The concept is so right and well thought through that all the elements seem to just fall in the right place. Rebecca Thorn’s touching singing of Nick Powell’s music as Mrs Darling accompanies the story and reminds us that the bereaved mothers are still waiting for their lost sons. Carefully chosen war chants counter the mother’s grief, elevated under the musical direction of Candida Caldicot. The clever set design of Jon Bausor transforms the stage almost effortlessly from the bloody battlefield through the magical deep sea of Never Land, to the Jolly Roger (the pirate ship), and even turns it into the huge infamous crocodile in an exciting moment in the show! The ropes system comes across as slightly cumbersome, but you learn to forget about it soon enough, as it definitely pays off when the children all fly together to Never Land. Jon Morrell designed inspiring costumes that ignite each character with uniqueness and background stories that just glow out of them. Especially for the pirates, I must say. The puppets, designed by Rachael Canning, are no less than poems, teeming with metaphors well rooted in the concept of the show. An example, one of many, is a stork, a migratory bird, made of a suitcase! Or mermaids made of gas masks!

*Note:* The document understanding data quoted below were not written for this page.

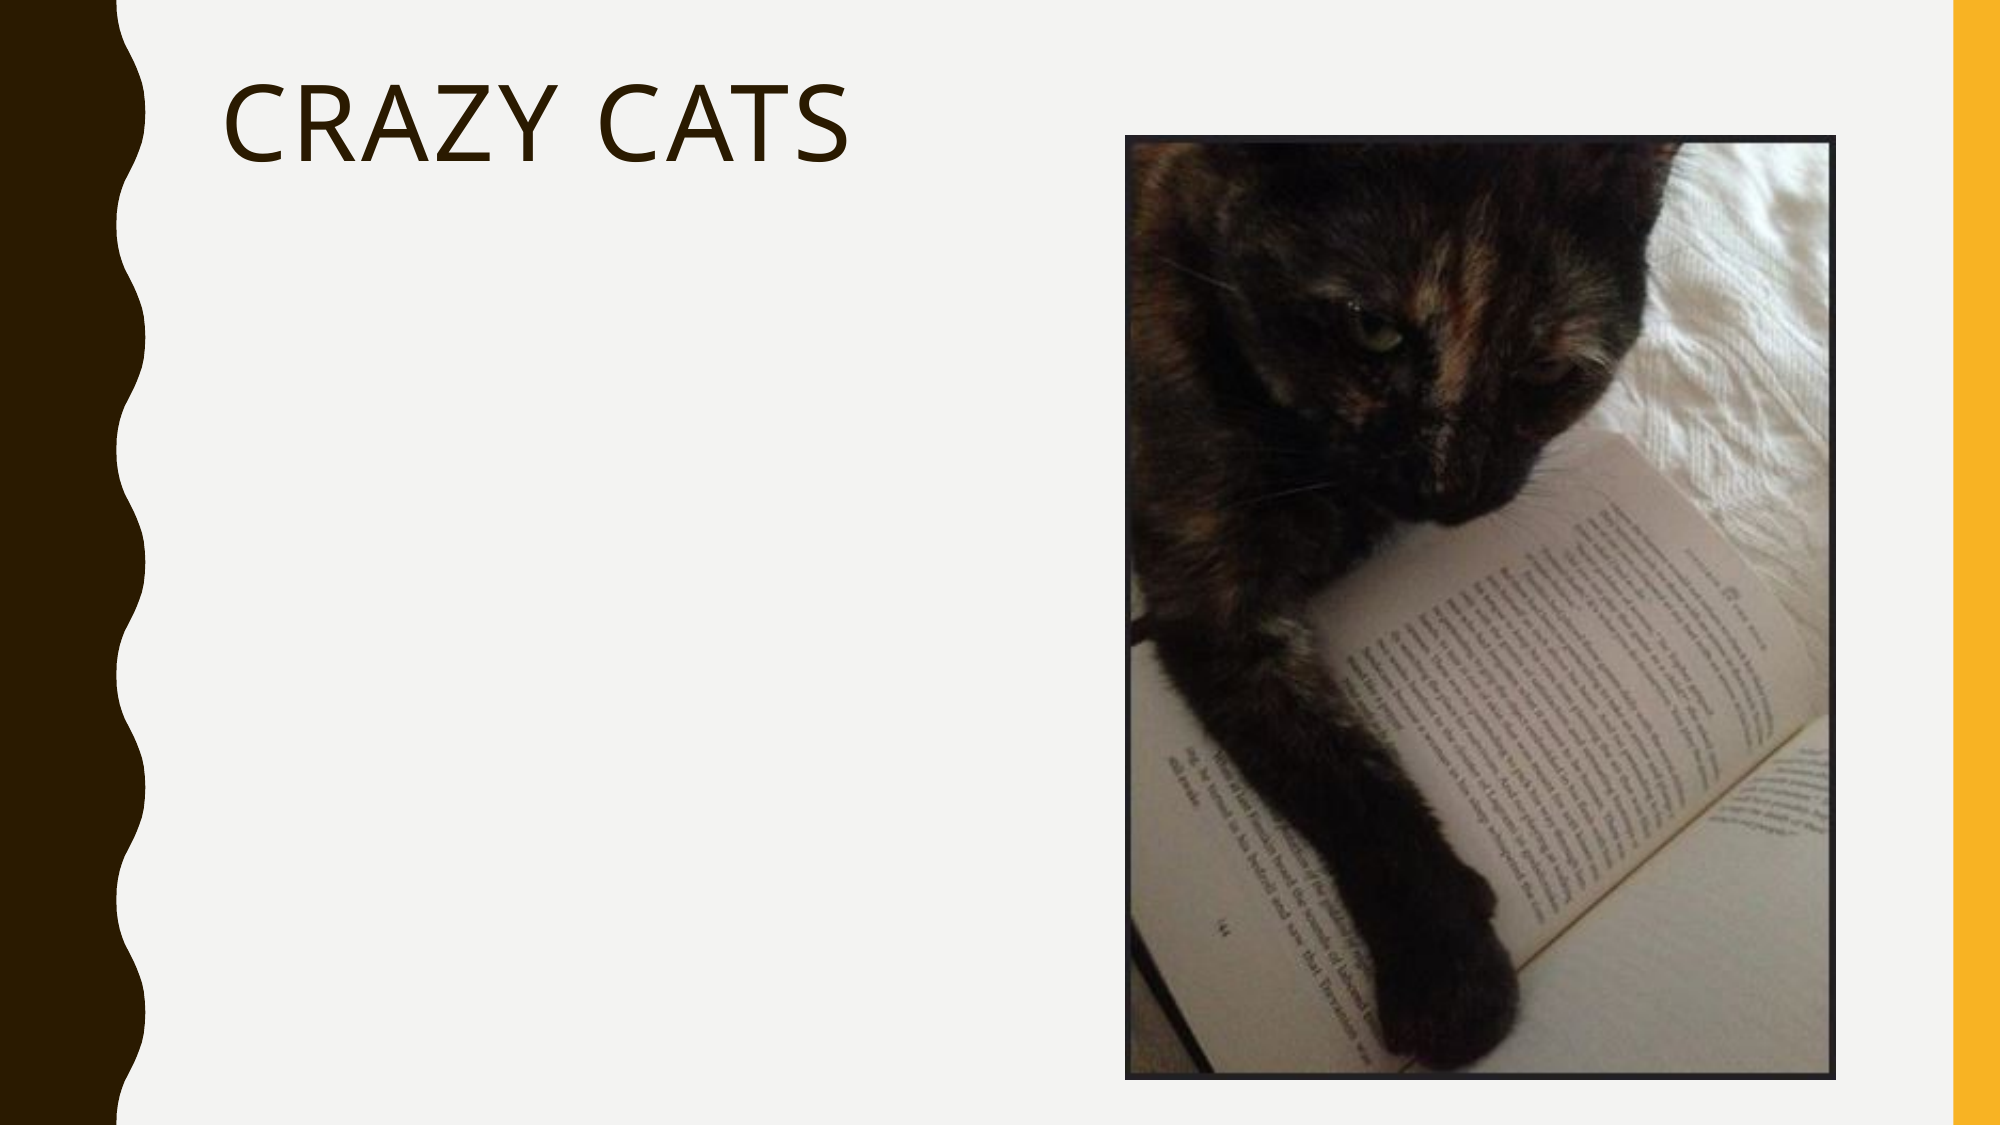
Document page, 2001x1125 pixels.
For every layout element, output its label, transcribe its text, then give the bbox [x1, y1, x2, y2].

title Crazy Cats [205, 62, 1875, 308]
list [1124, 135, 1836, 1080]
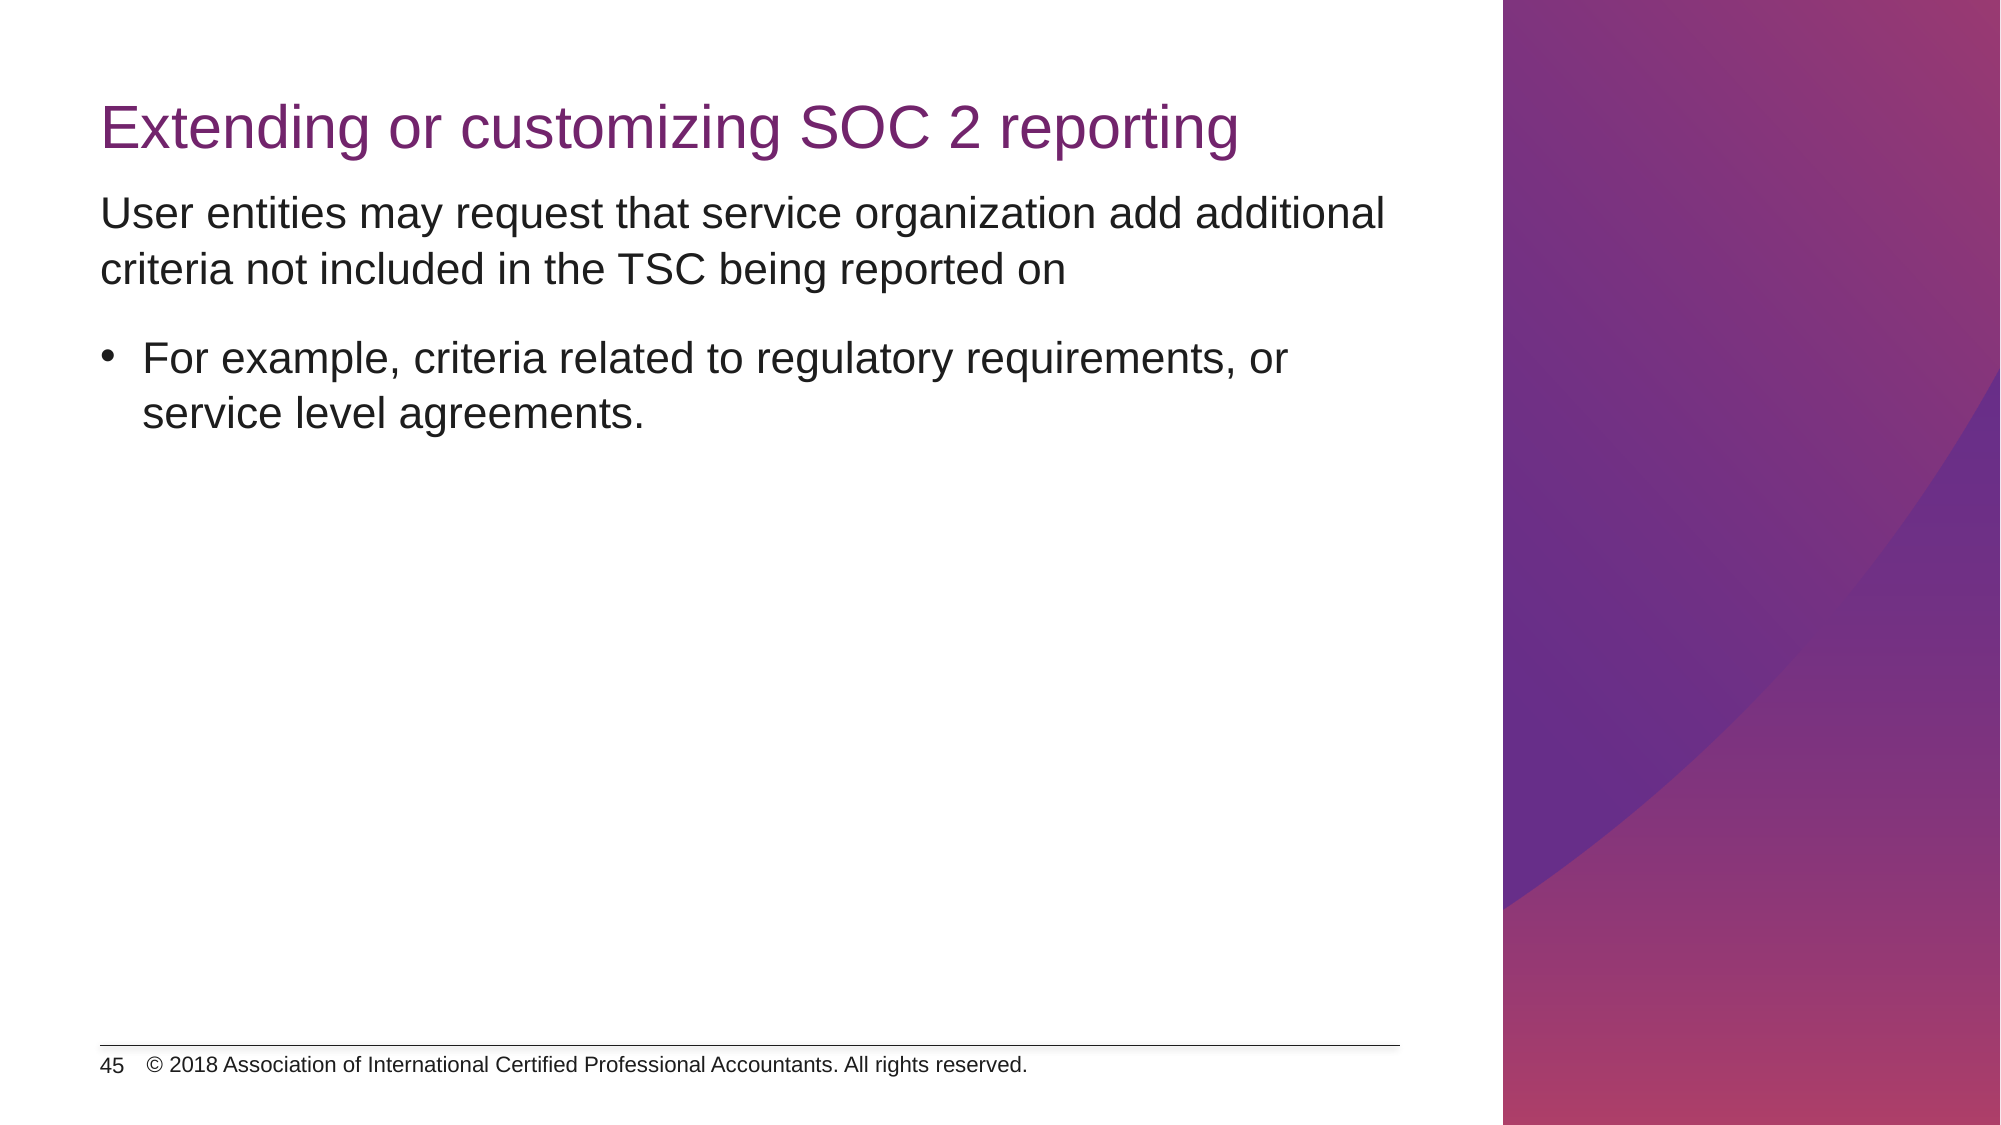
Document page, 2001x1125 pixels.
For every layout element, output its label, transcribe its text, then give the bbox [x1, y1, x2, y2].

list User entities may request that service organization add additional criteria not included in the TSC being reported on For example, criteria related to regulatory requirements, or service level agreements. [100, 182, 1401, 915]
footer © 2018 Association of International Certified Professional Accountants. All rights reserved. [147, 1050, 1400, 1111]
slide_number 45 [99, 1050, 147, 1111]
picture [1503, 0, 2001, 1125]
title Extending or customizing SOC 2 reporting [100, 31, 1401, 161]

Peter Pan Regent’s Park Open Air Theatre

The cast members make a great ensemble. They are inventive and powerful, and they perform an electrifying sword-fight directed by Kate Waters. Dennis Herdman brings a tormented and terrifying Captain Hook. Sam Angell defies gravity and is in his element as the flying Peter Pan. His adventure costs him in having to grow up, and Sam has a couple of truthful and heartbreaking moments facing up to reality there. With an alien fairy tongue she produces with her voice, and fantastic physical comic timing, Elisa De Grey brings to life the jealous and temperamental Tinker Bell. Luke Johnson, skillfully “gets away with his loot” and stands up as the French Musketeer-Pirate.

The famous quote from the book: ‘To die will be an awfully big adventure’ is being answered in this version with: ‘To live will be an awfully bigger adventure’, as the memory of the lost boys is perpetuated in the last scene. This production will change the way you look at ‘Peter Pan’ forever.